Page excerpt:
============================================================

The rules dictating how United Kingdom pensions can be transferred into the Australian superannuation system are not as easy as they once were. Despite this development, these transfers are still possible and can still be very beneficial, writes Jemma Sanderson.
As many would have aimed to achieve, getting UK pension transfers accomplished prior to 30 June 2017 was of value, given the change in the non-concessional contribution provisions from 1 July 2017. Although the fund-capped provisions were in place, there were provisions available so that they would not apply, making such transfers prior to 30 June 2017 a triumph for many Australians who had benefits in the UK.
Now we are in the new Fair and Sustainable Superannuation regime, such transfers require more finesse, however, they are still more than achievable. We are seeing more expatriates consider this strategy, particularly given many defined benefit interests are subject to very low interest rates, and therefore the transfer value of their benefits is higher currently than at times in the past.
Given the revised non-concessional cap (NCC), and the fact some individuals may no longer be able to make any NCCs as they have more than $1.6 million in super, the finesse to be applied can assist in bringing benefits over from the UK and there being 15 per cent tax payable on the growth component only, with no further tax, either in the UK or Australia, being imposed.

============================================================

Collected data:
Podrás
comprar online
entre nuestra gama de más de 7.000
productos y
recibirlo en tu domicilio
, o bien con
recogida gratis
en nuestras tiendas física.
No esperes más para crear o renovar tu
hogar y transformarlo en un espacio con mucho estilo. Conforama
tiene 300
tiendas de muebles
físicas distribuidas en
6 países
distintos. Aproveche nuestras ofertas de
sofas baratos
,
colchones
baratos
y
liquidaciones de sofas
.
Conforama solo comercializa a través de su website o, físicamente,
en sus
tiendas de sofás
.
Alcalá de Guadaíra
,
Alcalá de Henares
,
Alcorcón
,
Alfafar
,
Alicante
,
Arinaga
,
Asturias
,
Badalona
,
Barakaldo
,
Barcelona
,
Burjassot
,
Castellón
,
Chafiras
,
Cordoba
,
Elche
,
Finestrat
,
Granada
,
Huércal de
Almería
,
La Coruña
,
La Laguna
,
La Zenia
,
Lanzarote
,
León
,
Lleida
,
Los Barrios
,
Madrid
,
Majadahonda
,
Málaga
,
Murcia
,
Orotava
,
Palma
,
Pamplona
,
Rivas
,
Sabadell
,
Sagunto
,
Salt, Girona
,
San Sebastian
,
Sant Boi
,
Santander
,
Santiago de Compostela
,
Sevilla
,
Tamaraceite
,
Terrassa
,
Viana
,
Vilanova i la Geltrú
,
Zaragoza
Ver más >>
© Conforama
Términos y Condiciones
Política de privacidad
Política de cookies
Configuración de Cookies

============================================================

What you are asked to do: According to the article on UK pension transfers, why are more expatriates considering transferring their UK pensions into Australian superannuation? Answer in one to three sentences. These rows have no connection to the article on UK pension transfers.

Task response: Many defined benefit interests are subject to very low interest rates. As a result, the transfer value of their benefits is currently higher than at times in the past.